1. Duplicating machine 11,655
2. Electric calculating machine for the factory 5.625
3. Typewriter in the factory 3,903
4. Internal telephone installed in the factory 1,618
5. E1ectric installation in loom shed 15,492
6. Electrification in mechanical workshop 30,843
7. Extension of cable trench 2,416 The authorities below rejected the claim of the assessee on the ground that the investment allowance was admissible on such items of machinery which are purchased by the assessee and used in the production or manufacture of articles or things. Since the aforesaid items did not fulfil the above test the claim of the assessee was not tenable. In our opinion, the assessee's claim has been rightly rejected except in regard to item No. 4 relating to internal telephone. So far as this item is concerned in view of the decision reported in (CIT v. Mohan Meakin Breaweries Ltd. [1980] 122 ITR 203 (HP)), the assessee's claim in regard to the said item must succeed."
10. Learned counsel for the assessee placed reliance on the Division Bench decision of the Calcutta High Court in CIT v. Tribeni Tissues Ltd. [1994] 206 ITR 92 and the Division Bench decision of the Bombay High Court in Zenith Steel Pipes Ltd, (No. 1) v. CIT [1990] 186 ITR 500. The taxing authorities have disallowed the claim for investment allowance under Section 32A by holding that electrification and electrical installation were not investment for the plant.
11. For the purpose of availing of investment allowance under Section 32A of the Act, the equipment or installations even though not directly used in the manufacturing process should be necessary for it. The Division Bench decision of the Calcutta High Court in the case of Tribeni Tissues Ltd. [19941 206 ITR 92, rejecting similar contention of the Revenue, held as under, with which we find ourselves in respectful agreement (headnote):
". . . that the Assessing Officer had made a demarcation as between machines and equipment used directly in the manufacturing processes and machines and equipment used in the accessory part of the manufacturing process. Such division of the manufacturing process did not stand to reason or practicality. One may or may not conceive of certain parts or stages of the process as principal process and the rest as accessory processes but that makes no difference to the fact that all processes taken together constitute an indivisible integral process. As a matter of fact, all machinery and equipment that is necessary to make the assessee's manufacturing unit in a state of operational integration pertain to its manufacturing process, because there could not be any manufacture unless this operational integration was achieved after installation of the plant and the plant goes operational. Therefore, any machinery or plant having a link, however minor, in the total process of the operational integration should be taken as machinery or plant pertaining to the manufacturing process. Therefore, the assessee was entitled to investment allowance under Section 32A on motors, electrical installations, underground cables, overhead cables and air-conditioning machines."

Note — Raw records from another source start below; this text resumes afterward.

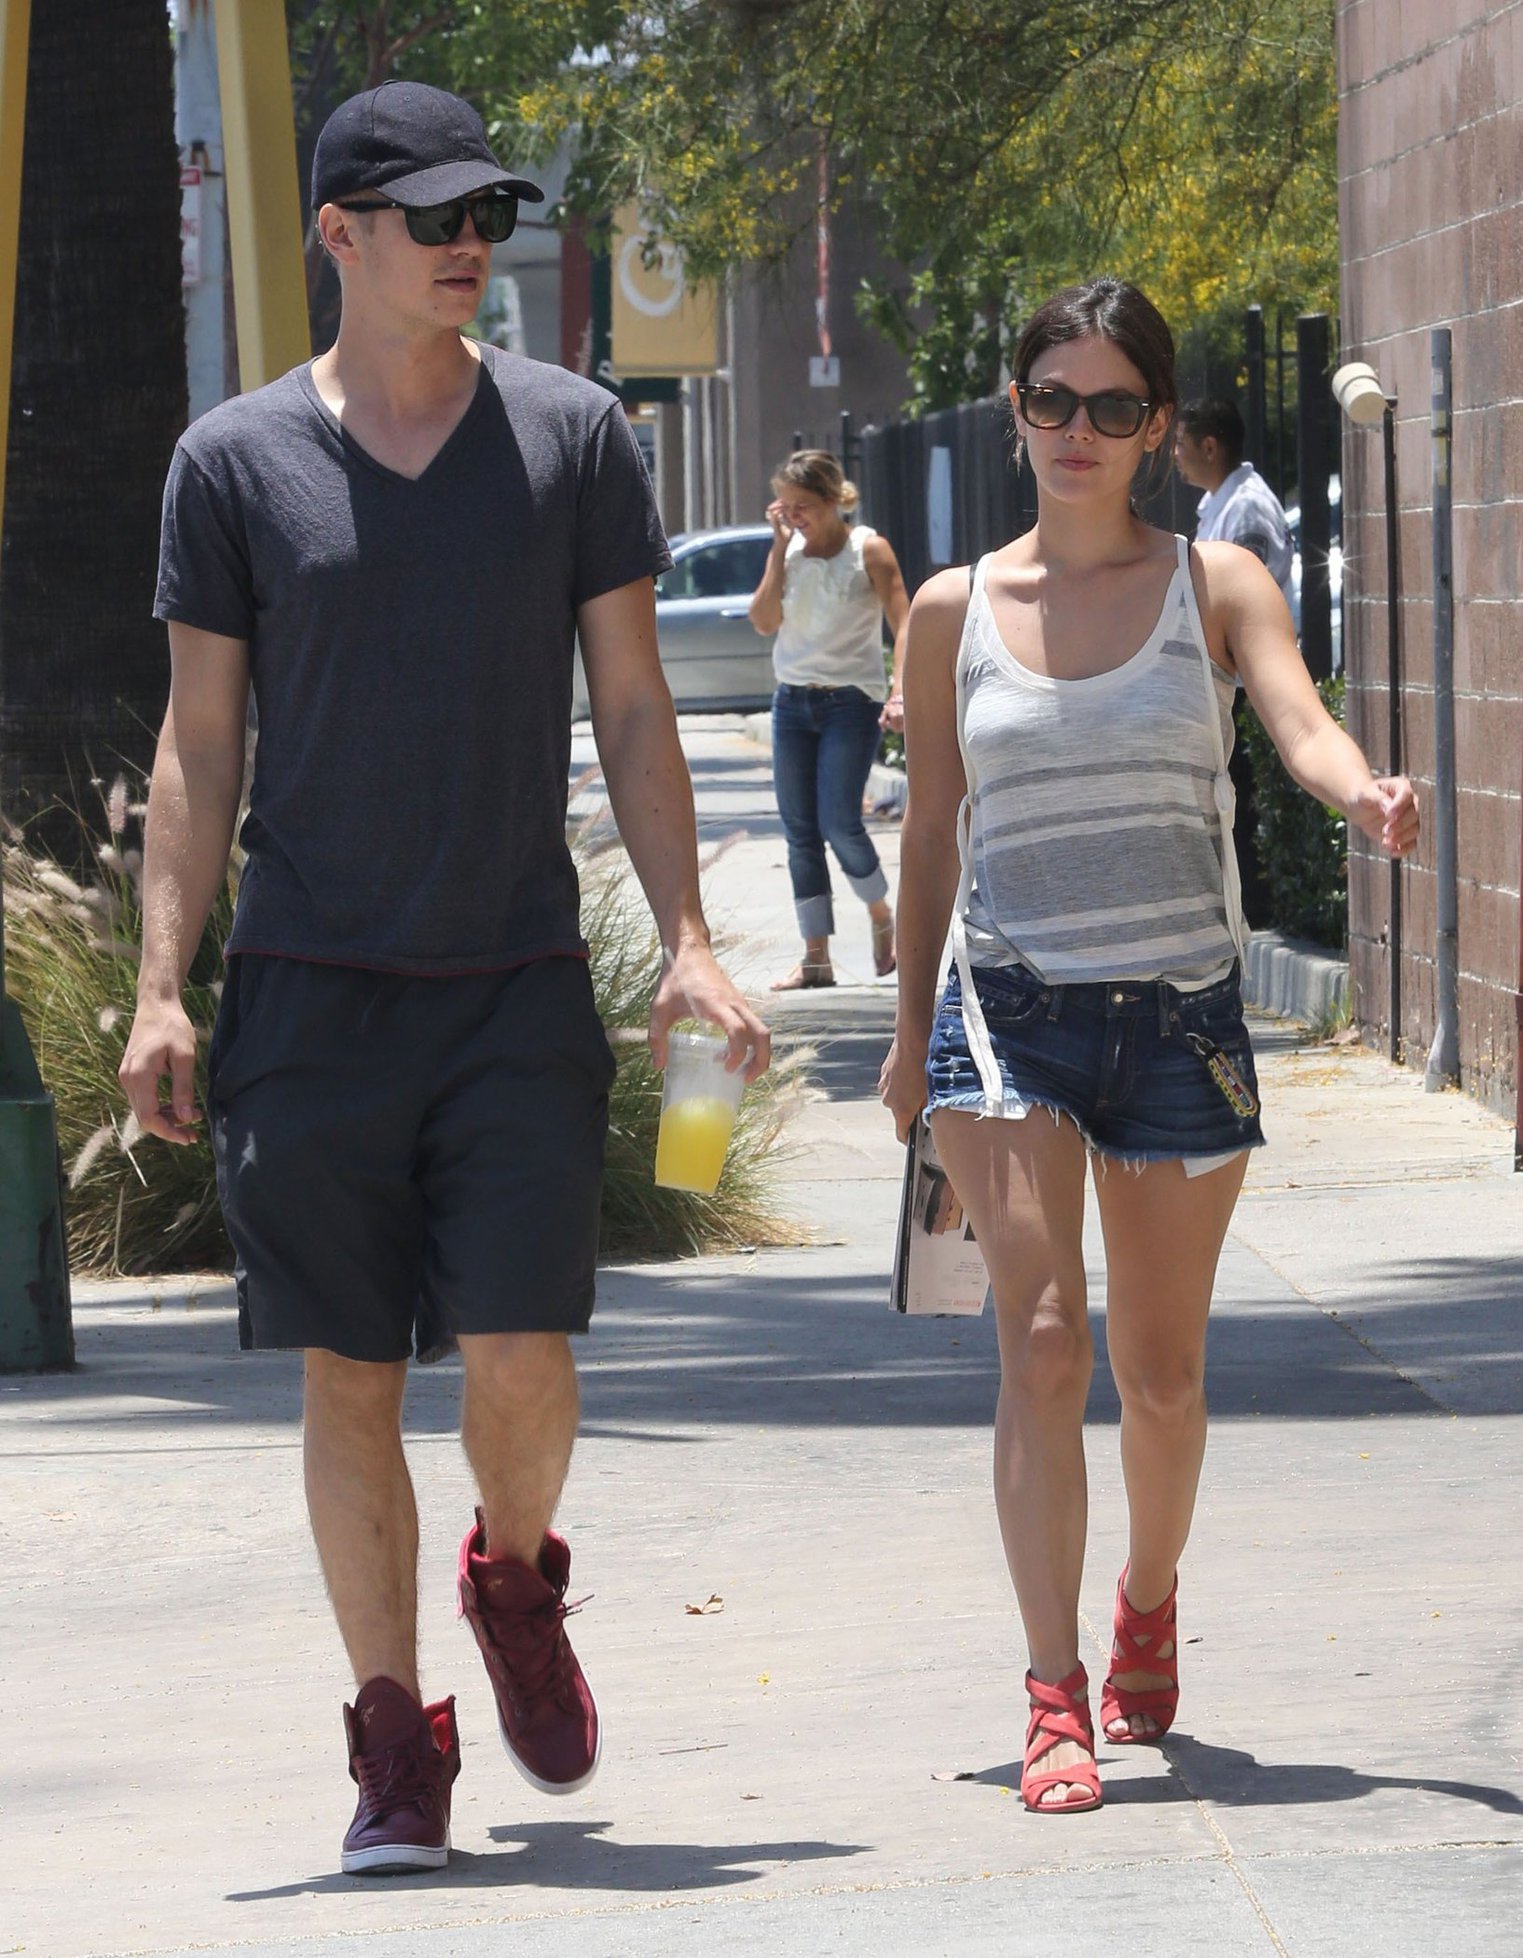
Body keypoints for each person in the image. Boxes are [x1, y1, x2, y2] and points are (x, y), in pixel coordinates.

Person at [119, 79, 769, 1876]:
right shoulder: (232, 463)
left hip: (513, 981)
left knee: (523, 1351)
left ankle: (511, 1571)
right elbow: (197, 743)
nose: (468, 238)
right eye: (429, 215)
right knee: (345, 1373)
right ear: (338, 236)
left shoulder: (572, 440)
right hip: (312, 987)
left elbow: (635, 708)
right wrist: (163, 985)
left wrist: (693, 942)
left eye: (485, 207)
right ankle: (395, 1739)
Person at [878, 278, 1417, 1816]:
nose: (1079, 430)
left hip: (1179, 1012)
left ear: (1155, 428)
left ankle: (1147, 1592)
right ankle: (1051, 1693)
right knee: (1040, 1347)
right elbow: (929, 835)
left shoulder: (1215, 580)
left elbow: (1296, 719)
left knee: (1159, 1377)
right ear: (1014, 409)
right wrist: (909, 1035)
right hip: (1007, 1014)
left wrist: (1356, 793)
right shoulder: (947, 610)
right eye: (1053, 398)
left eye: (1115, 406)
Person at [747, 450, 910, 989]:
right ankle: (816, 957)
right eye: (785, 507)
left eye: (804, 507)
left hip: (850, 704)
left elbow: (903, 622)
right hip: (792, 703)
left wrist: (900, 689)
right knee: (800, 832)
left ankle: (881, 913)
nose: (794, 517)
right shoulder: (788, 551)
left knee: (839, 821)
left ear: (835, 500)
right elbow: (764, 621)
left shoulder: (869, 550)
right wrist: (777, 547)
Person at [1174, 396, 1295, 608]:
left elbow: (1246, 600)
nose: (1175, 454)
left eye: (1181, 443)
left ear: (1209, 448)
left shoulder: (1247, 508)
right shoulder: (1225, 503)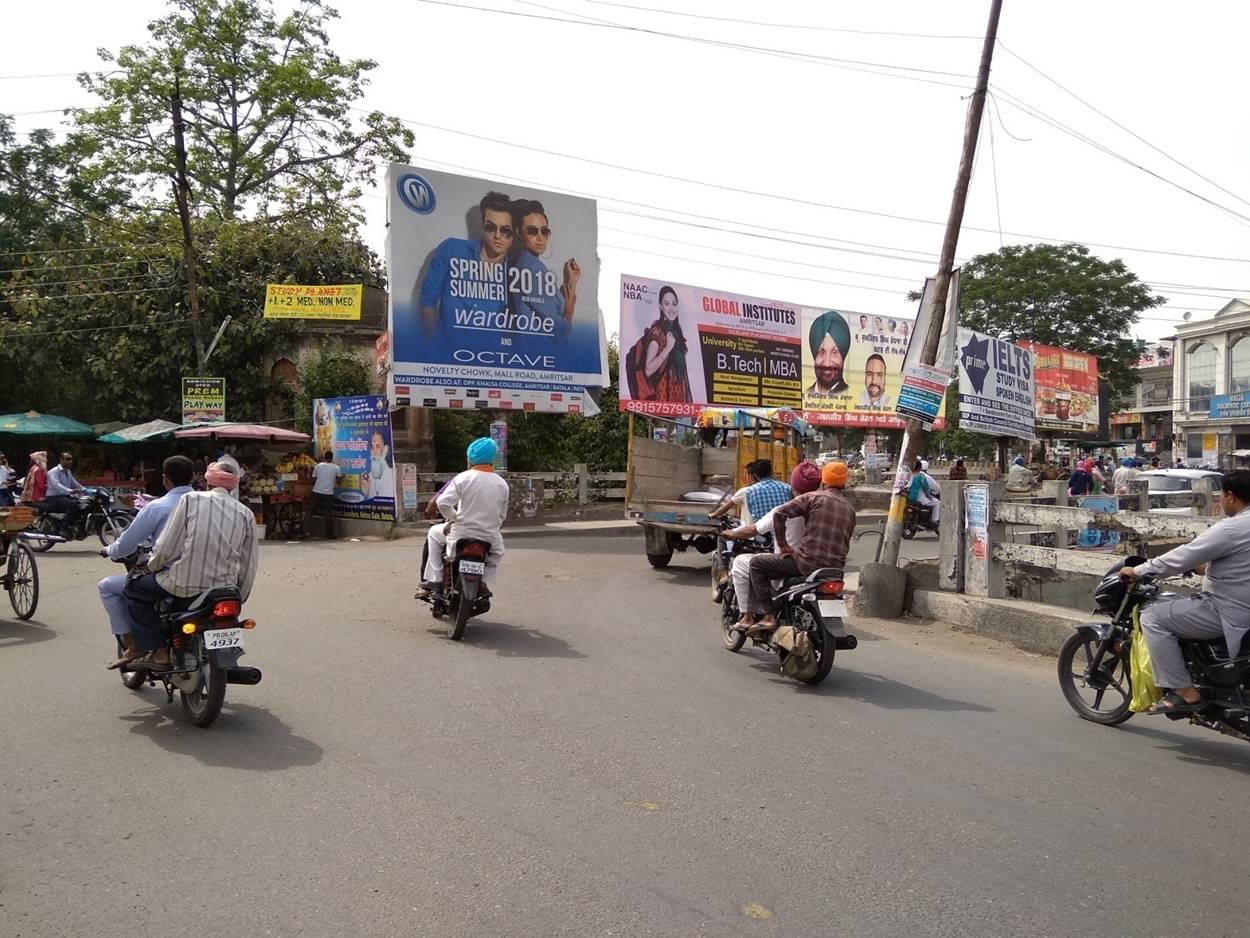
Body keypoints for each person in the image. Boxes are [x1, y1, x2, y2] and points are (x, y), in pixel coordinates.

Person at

12. From the judgment of the Tribunal, we find that item No. 14, i.e., claim for investment allowance for telephone installation in the sum of Rs. 1,680 was allowed on the decision in Sivakami Mills Ltd. v. CIT[1979] 120 ITR 211. Having thus allowed telephone installation charges as investment allowances, it is rather surprising that the Tribunal did not accept the claim of the assessee for investment allowance so far as the electrical installations and electrification in mechanical workshop. It is not difficult to see that these electrical installations and electrification in mechanical workshop were necessary for the manufacturing processes in the plant. The decision of the Division Bench of the Bombay High Court in the case of Zenith Steel Pipes Ltd. (No. 1) [1990] 186 ITR 500 also fully supports the contention advanced on behalf of the assessee.
13. For the reasons discussed above, in our opinion, question No. 4 on the claim of the assessee for investment allowance under Section 32A of the Act with respect to electrical installation and electrification in mechanical workshop has to be allowed. Question No. 4 is answered in favour of the assessee. The reference application is accordingly disposed of with no orders as to costs.